Infinitely better than actually being mummy and daddy and running around trying not to scream fuck at the top of our voices..
In retrospect it was a bad time to release a reimagining of Masters of the Universe. Wow, the online hate that got. It surprised even me. And I’m a fucking futurologist.
As a business what you needed in a pandemic – it turns out – was a robust website, a bottomless reserve of stock and a friend in the government who could bung you a PPE contract. Obviously there would be a shipping crisis. Obviously there would be a resource crisis.
My friend runs a restaurant/bar. You can’t simply turn off the taps. Beer goes off. You can’t simply turn on the taps. Beer has to be fermented. Stock bought in. All these crises compound each other.
During the pandemic you needed cash reserves. You had outgoings to pay, and potentially reduced means of paying them. In the UK most of the deep discounters made huge profits – only they were all continuing to sell at trade, so not really – while the rest of us existed on pity purchases. Most of my regular customers who used to buy in store decided that I wouldn’t really notice if they bought online. Only I am friends with them and they post all their purchases online on their Facebook feeds.
So yes, you needed mental health reserves too.
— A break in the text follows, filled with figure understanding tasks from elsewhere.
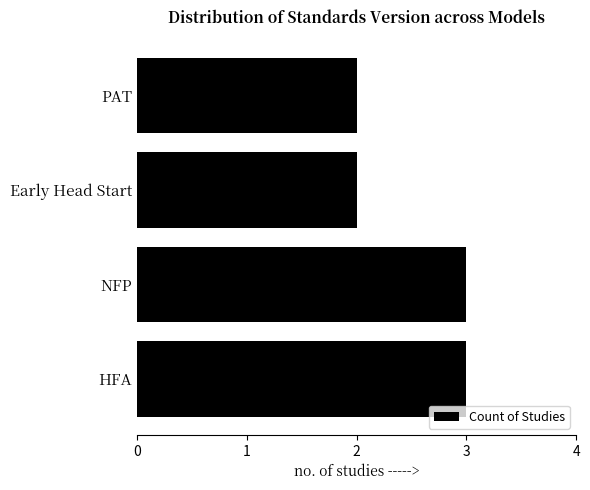

Approximately how many times larger is the value at HFA compared to Early Head Start?

1.5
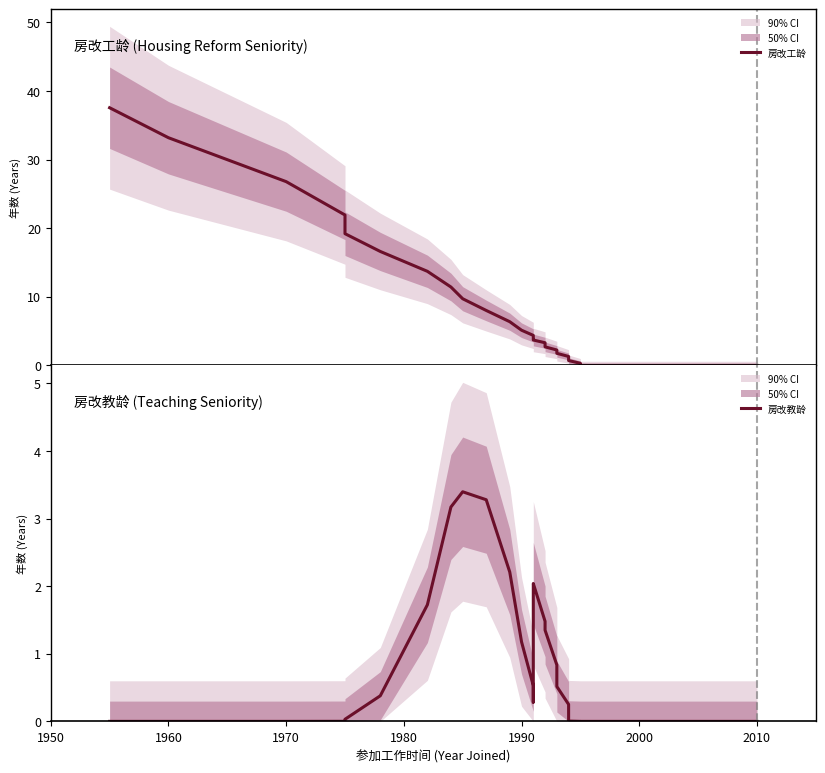

Does the chart display data point markers on the line(s)?

No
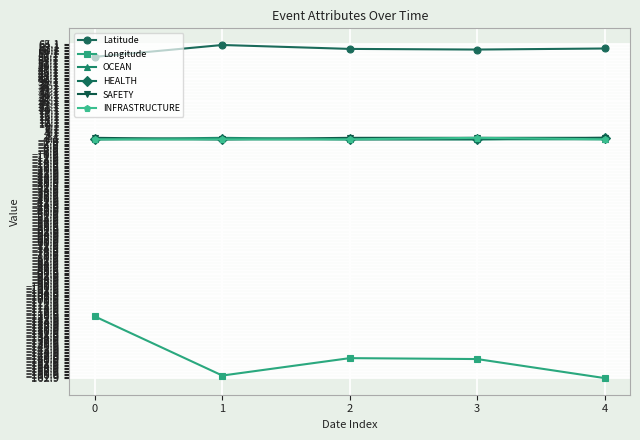

How many lines are shown in the chart?

6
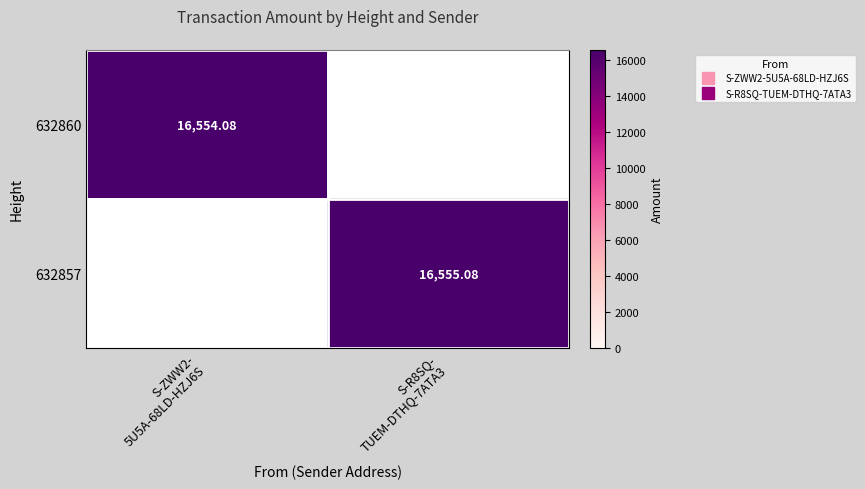

Which label corresponds to the largest value in the chart?

S-R8SQ-
TUEM-DTHQ-7ATA3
People handle trauma in different ways. My dad went into France on a glider on D-day. That scene in band of Brothers? Wrong army but sure, that was him. He always told me that people react differently under fire, that nothing can really train you for that moment or what you will do. Those that survived their first firefight? Some would believe in their own immortality and run to the sound of the guns while others cowered in a foxhole. Others turned off their emotion. PTSD affects everyone differently.
We have gone through a traumatic global event and it affects everyone differently. We all have PTSD now.
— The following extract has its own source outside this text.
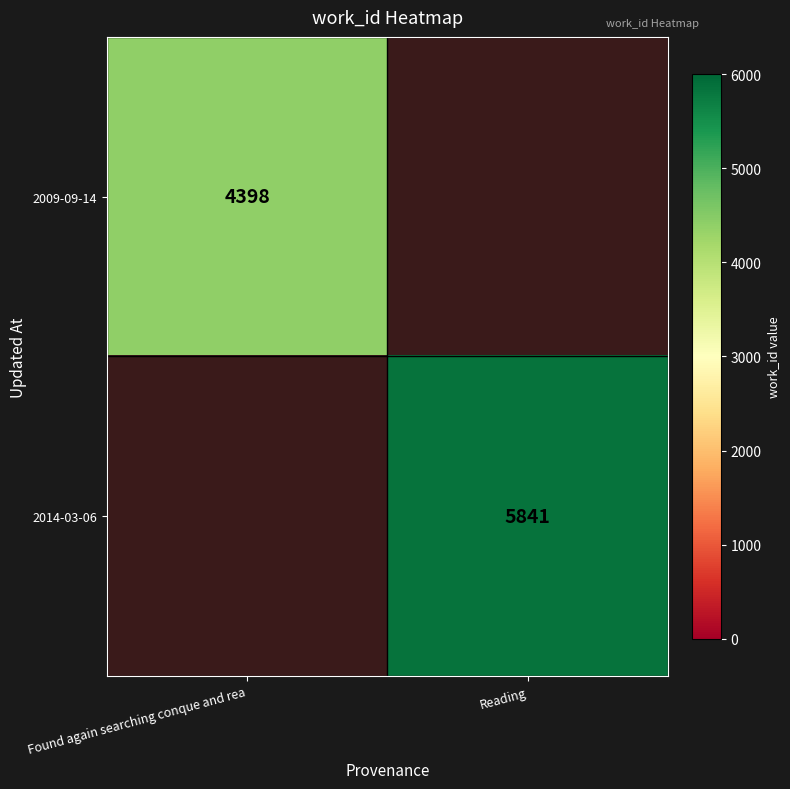

Is it true that 2014-03-06 equals 5841 at Reading?

True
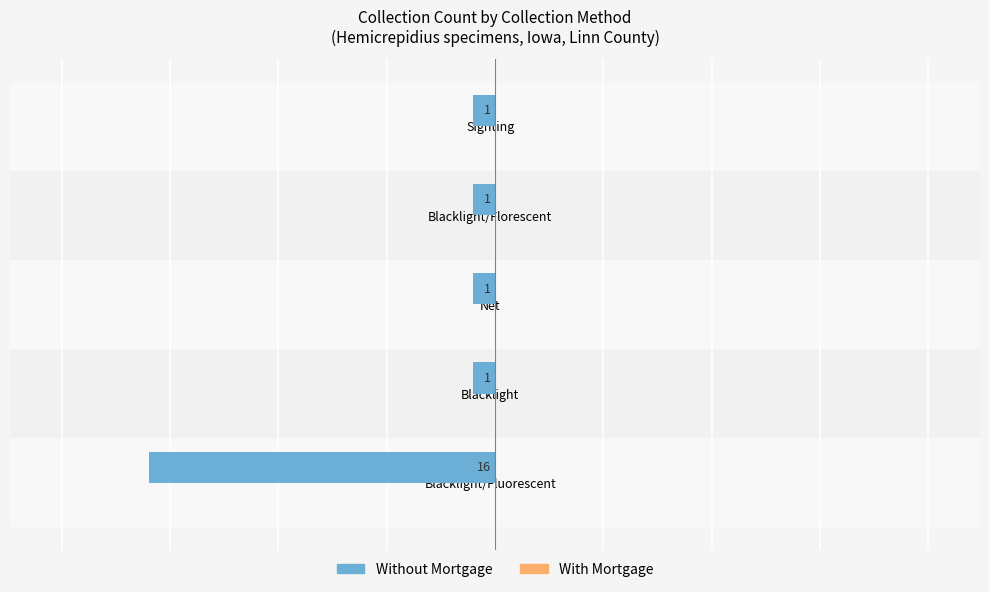

Does the chart contain any negative values?

Yes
Oh look, another global traumatic event.
And another.
Having money doesn’t matter during a shipping crisis. Because if you can’t buy stock it’s worthless. No amount of money can get you a flight out of a warzone if there are no planes. If there is no paper or cardboard or wood you can’t manufacture games. The things we sell exist in a world of other things – they are right there, on the shelf, next to your product. No man is an island wrote John Donne, and no product is either.
If your game is twice the price of everyone else’s game, you won’t sell it. Unless you are Splotter. You can slice your margin, but you can’t slice my margin because I can always not stock you.
During the shipping crisis people said ‘manufacture games in country’. Oh, yes, right. Why didn’t we think of that? Because wait – two decades of globalisation destroyed manufacturing industry anywhere but the cheapest places.
Turns out for Boohoo that included Leicester. But only if they ignored minimum wage and COVID restrictions.
Shocked, I tell you, like Captain Renault in Casablanca.